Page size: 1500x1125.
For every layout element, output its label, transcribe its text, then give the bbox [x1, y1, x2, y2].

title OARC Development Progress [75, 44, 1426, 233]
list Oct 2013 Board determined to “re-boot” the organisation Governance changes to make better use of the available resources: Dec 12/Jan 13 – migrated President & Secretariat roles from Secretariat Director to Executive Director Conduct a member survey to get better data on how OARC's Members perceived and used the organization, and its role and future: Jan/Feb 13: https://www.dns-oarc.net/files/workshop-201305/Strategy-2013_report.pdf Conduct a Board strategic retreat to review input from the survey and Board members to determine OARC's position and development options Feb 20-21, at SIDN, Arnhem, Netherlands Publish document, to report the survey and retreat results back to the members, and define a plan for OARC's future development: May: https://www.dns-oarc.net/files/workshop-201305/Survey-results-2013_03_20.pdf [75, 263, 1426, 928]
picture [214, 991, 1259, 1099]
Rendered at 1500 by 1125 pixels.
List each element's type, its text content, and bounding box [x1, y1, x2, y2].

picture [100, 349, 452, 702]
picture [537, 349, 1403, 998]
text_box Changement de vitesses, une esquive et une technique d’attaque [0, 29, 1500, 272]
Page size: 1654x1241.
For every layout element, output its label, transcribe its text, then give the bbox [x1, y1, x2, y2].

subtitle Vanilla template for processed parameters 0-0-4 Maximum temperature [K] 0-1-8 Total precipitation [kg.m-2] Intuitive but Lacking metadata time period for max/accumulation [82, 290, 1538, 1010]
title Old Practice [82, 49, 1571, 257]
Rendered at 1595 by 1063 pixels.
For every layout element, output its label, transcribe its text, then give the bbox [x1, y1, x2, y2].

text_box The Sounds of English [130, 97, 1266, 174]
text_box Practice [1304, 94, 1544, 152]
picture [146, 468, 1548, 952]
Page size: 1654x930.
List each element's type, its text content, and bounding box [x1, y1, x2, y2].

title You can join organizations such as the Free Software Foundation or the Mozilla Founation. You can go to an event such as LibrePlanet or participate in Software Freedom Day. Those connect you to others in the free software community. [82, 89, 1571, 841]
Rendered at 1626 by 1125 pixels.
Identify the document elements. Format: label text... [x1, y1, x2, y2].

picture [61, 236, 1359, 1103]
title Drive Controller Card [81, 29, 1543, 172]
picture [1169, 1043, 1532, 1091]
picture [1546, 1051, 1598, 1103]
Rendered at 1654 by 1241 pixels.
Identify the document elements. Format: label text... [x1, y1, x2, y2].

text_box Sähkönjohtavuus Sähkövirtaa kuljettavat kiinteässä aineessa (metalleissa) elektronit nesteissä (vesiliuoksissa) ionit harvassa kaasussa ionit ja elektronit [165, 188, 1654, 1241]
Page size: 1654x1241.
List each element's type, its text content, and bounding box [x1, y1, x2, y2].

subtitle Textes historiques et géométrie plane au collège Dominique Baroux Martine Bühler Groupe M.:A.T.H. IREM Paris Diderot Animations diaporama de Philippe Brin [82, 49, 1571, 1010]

_Aim of the task_: Recast part of the material above as a two-column CSV with the columns input and output, one row for each input and its output, each in one quoted field with line breaks turned into spaces. Begin at the line that has "Rendered at 1595 by 1063 pixels." and stop after the line that has "picture [146, 468, 1548, 952]".

_Exercise result_:
input,output
"Rendered at 1595 by 1063 pixels. For every layout element, output its label, transcribe its text, then give the bbox [x1, y1, x2, y2].","text_box The Sounds of English [130, 97, 1266, 174] text_box Practice [1304, 94, 1544, 152] picture [146, 468, 1548, 952]"